I transferred to a secondary carboy at the 6 day mark. Instructions said I should expect another 7 - 14 days of fermentation after that, but here I am 3 days later.

The carboys have been stored in my basement which has kept a temperature below 70 ºF. Mostly in the range of 67 - 65 ºF.

I'm eager to bottle (of course), but I'm wondering if I should let things hang out longer. Is it possible the fermentation could already be done?

Thanks for any advice!
 
won't hurt anything to bottle if FG is reached. Did you get 3 identical readings over the course of several days?
 
For me, regardless of when I hit the FG, I usually let it go for 3 weeks. The yeast are still working to clean up the beer.
 
Take a gravity sample. Wait till the 3rd day & test it again. If the numbers match, it's at a stable FG. At that point, I usually give it another 3-7 days to clean up any by-products of fermentation & settle out clear or slightly misty. Then bulk prime & bottle.
 
Divisadaro, The instructions that come with most brewing kit are sadly poor.
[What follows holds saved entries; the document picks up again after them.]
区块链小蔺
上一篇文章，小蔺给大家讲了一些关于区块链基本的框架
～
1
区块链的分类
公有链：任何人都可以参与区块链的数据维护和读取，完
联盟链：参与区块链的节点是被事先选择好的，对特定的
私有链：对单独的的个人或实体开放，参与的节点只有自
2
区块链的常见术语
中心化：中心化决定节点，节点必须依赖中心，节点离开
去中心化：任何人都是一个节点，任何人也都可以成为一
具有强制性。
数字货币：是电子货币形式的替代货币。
As mentioned above there is no need to move to secondary, unless you are adding adjuncts. Sometimes racking a beer too early will shock the yeast into sleep mode.
I have had beers in the primary for well over a month when my schedule fills up, I have never had anything bad happen. If I were to impress anything about conditioning in the fermenter, it would be make sure the airlock doesn't dry out.
 
Thanks for the tips everyone. I had no idea there was further work the yeast did besides the obvious. Does the bottling phase also provide time for the yeast to "go back and clean up"?
 
Most of the cleaning up is done in primary after it hits FG. some does happen in the bottles, but not as much in my opinion.
 
definitely would suggest giving it a couple weeks and trashing your instructions. The yeast didn't finish early, it finished exactly when it wanted to... its just the instructions are written at a very general level and don't account for the processes at work with live yeast. I would look into some of the discussion regarding the need for a secondary as well, just using a primary would really help simplify things when just starting out (and reduce the potential for oxidation and contamination associated with unnecessary racking).